In the several hours after the shooting, the audiotape records Smith’s conversation while he remains alone in his basement. Smith first says: “Cute ... I’m sure she thought she was a real pro.” And later a continued imaginary phone call, “No rush but, you know, when it’s convenient for you. ... I feel a little safer. ... I feel totally safe. I’m still shaking a bit.”
Later Smith says: “I refuse to live in fear,” and “I left my house at 11:30 (a.m.), and they were dead by 1 (p.m.).”
Smith makes dozens of statements, some fully audible, some difficult to hear, about the shooting, about not wanting to live in fear and about the repercussions of entering into the home of a stranger.
“It’s all fun and cool and exciting and highly profitable until somebody kills you,” Smith said. “I was doing my civic duty. ... They messed with the wrong person. I had to do it.”
Smith makes several references to “the mess” left, calling it far worse than spilled food, vomit or other human waste.
“I don’t even see them as human,” Smith said at one point in the recording. “I see them as vermin.”
Smith is heard talking about the intruders taking “a slice” out of him.
“A $5,000 slice, a $10,000 slice,” he said. “If I gather enough evidence they may be prosecuted.”
Smith went on about going to court and, if the teens were found guilty, they might spend six months to a year in jail, “getting out” and “needing more money.”
“I cannot live a life like that,” he said. “I cannot have that chewing on me for the rest of my life.”
Twice Smith said, “I refuse to live with that level of fear in my life.”
Near the end of the recording, Smith makes statements about it being fun until “you go too far.”
“Until you take advantage of somebody who’s not a sucker. Who’s not a pansy.”
At the end of the 29 minutes, Smith talks about receiving a death threat.
“I gave you a copy of a death threat,” he said. “I expect you to do something about it.”
The defense questioned the markers made in the audio recording.
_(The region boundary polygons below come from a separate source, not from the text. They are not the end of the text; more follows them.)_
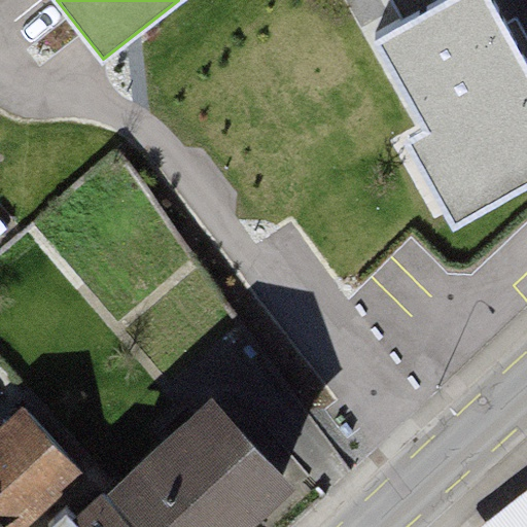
[(448,0),(401,26),(377,38),(425,126),(401,138),(453,231),(526,189),(526,67),(490,0),(448,0)]
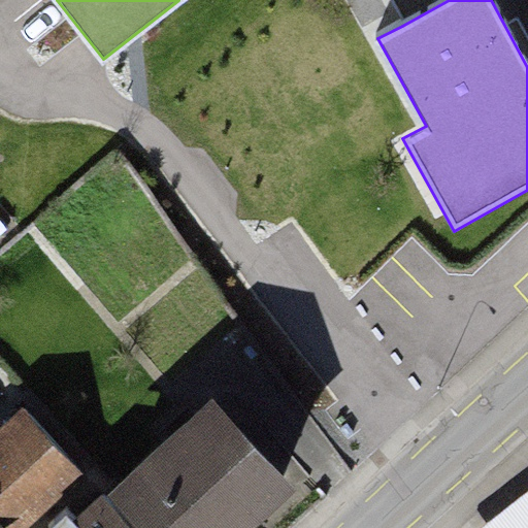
[(387,0),(402,26),(449,0),(387,0)]
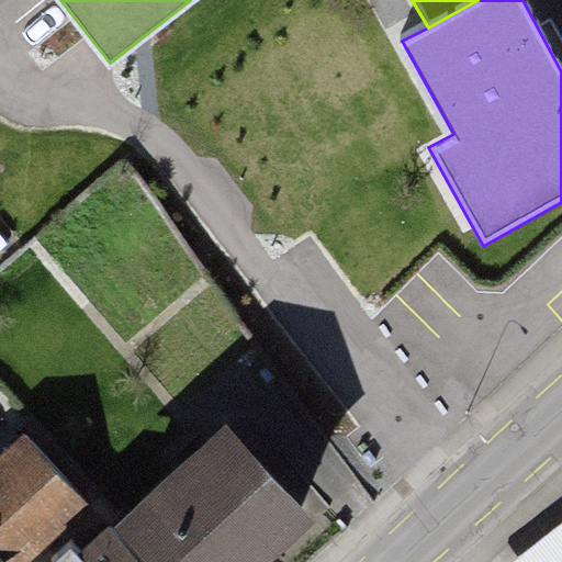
[(224,423),(113,526),(146,561),(270,561),(316,519),(224,423)]
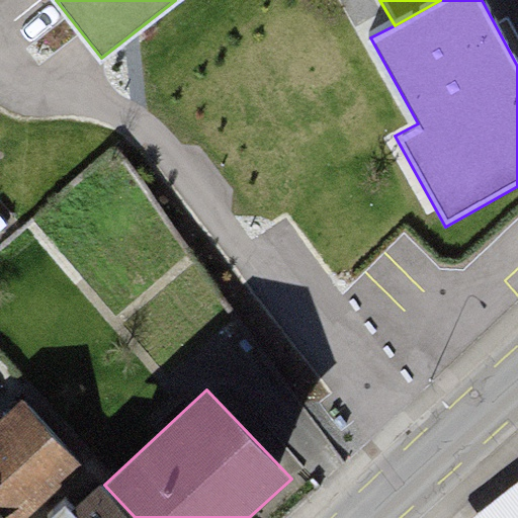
[(23,399),(0,419),(0,507),(9,517),(23,517),(83,466),(23,399)]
Defense attorney Adam Johnson asked what was left out of the recording presented.
Agent Janet Nelson told him there were sounds of footsteps, heavy breathing and long periods of silence.
“It added to the time and not the content of what was going on,” Nelson explained.
Johnson pointed out that sounds of heavy breathing indicated a person’s emotion.
Surveillance video showed the final moments of Brady and Kifer’s lives before they entered Smith’s home.
Agent Nelson narrated the four-camera video as it showed nearly 90 minutes worth of footage taken from surveillance cameras outside Smith’s home.
Nelson said the recordings began at 11:25 a.m. Thanksgiving Day and continued until 12:53 p.m. the same day. Brady and Kifer are shown several minutes apart trying to open doors and looking into windows on the lower level of the home. Both wore hoods over their heads. Kifer carried a large red bag.
At one point, Brady spots one of the four cameras hidden atop a wood pile and turns it so the camera view is obscured.
Another camera view shows Kifer waiting just past the tree line on the north side of Smith’s property.
Brady is seen at 12:39 p.m. on the upper level of the home. “That’s the last we see of him on camera,” Nelson told the court.
The defense presented the same camera footage, but included footage recorded from Nov. 21-23, 2012 – the 24 hours before and after the shooting.
The footage appears to show Smith kneeling on the upper deck of his home and later walking out of the breezeway on the front of the house. At 11:08 a.m. on the day of the shooting, a person appears to be walking in the wooded area north of Smith’s home.
Later, Brady appears in front of the upper-deck camera and seems to point at the camera, something mentioned in Nelson’s testimony.
Johnson asked Nelson if she could see whether Brady had a firearm.
Nelson said she couldn’t tell.
“He could have had one in his jacket,” Johnson said. “Or more than one.”
Johnson focused on the large purse carried by Kifer, asserting that she too could have had a weapon concealed.
No firearms were found on Brady or Kifer.